LONDON (Reuters) – Britain is the only Group of Seven nation to have suffered a cut to its 2023 economic growth outlook in International Monetary Fund forecasts published on Tuesday, adding to pressure on finance minister Jeremy Hunt to come up with a growth plan.
Britain’s flagging economy now looks set to shrink by 0.6% this year, a sharp downgrade from previously expected growth of 0.3% in the IMF’s last forecast in October.
All other G7 economies are predicted to grow this year, mostly at a stronger pace than the IMF forecast three months ago.
The IMF said Britain would struggle with a combination of factors including higher taxes announced by Hunt late last year as he tried to restore the confidence of investors after September’s “mini-budget” of former prime minister Liz Truss.
Britain had also been hit particularly hard by the surge in gas prices after Russia’s invasion of Ukraine as it relied on gas for much of its power generation, and it faced a shortage of workers too that was holding back the economy, the IMF said.
The Bank of England’s sharp increase of interest rates to try to stamp out the risks from a jump in inflation would take its toll as well.
“All these factors taken together lead to a fairly sharp retrenchment of activity in 2023,” Pierre-Olivier Gourinchas, the IMF’s chief economist, told reporters.

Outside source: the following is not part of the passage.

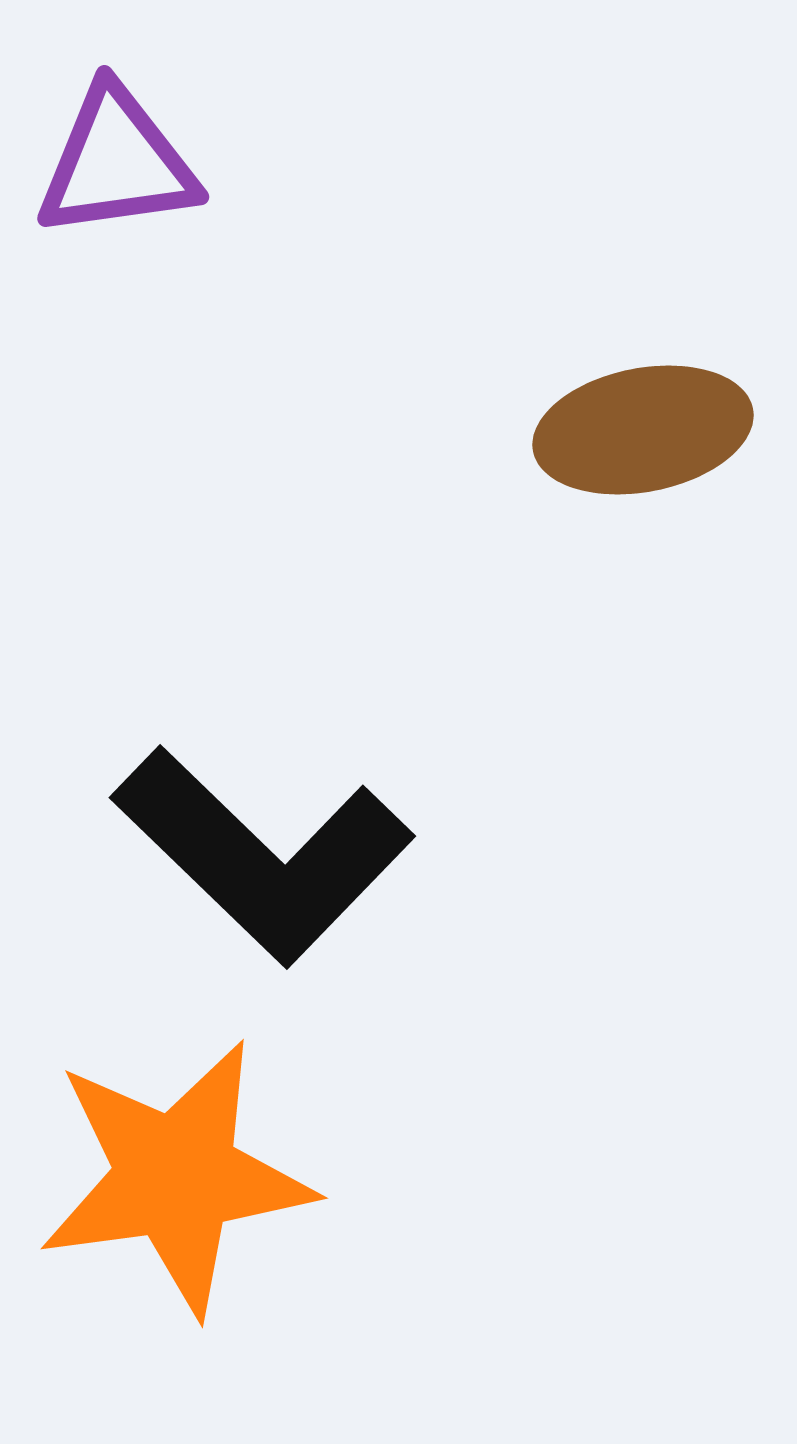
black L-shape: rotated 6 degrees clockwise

By contrast, Britain is expected to have registered one of the highest growth rates in 2022 among European countries at 4.1%, Gourinchas said.
Petya Koeva-Brooks, deputy director of the IMF’s research department, said Britain had a higher share of share of variable rate mortgages than countries such as the United States.
“So again, the transmission of monetary policy is much more immediate and quick,” she said.
Britain is the only economy in the G7 not to have recovered its pre-pandemic size with Brexit widely seen as unique drag among its peers.
Responding to the IMF report, Hunt said nearly all advanced economies were facing headwinds, and that past forecasts from a range of bodies including the IMF had proven too gloomy about Britain’s prospects.
“Short-term challenges should not obscure our long-term prospects,” he said.
Hunt is due to announce measures that he hopes will speed up growth in a budget statement on March 15. Several senior members of the ruling Conservative Party want him to cut taxes immediately.
Last week, Hunt signalled he would stick with his tax hikes but said Brexit would help Britain to become a leader in fast-growing sectors such as the digital technology and green energy while reforms of the labour market would also boost growth.
For 2024, the IMF predicted Britain’s economy would grow by 0.9%, a 0.3 percentage point increase from October’s forecast but still the joint slowest in the G7 with Japan and Italy.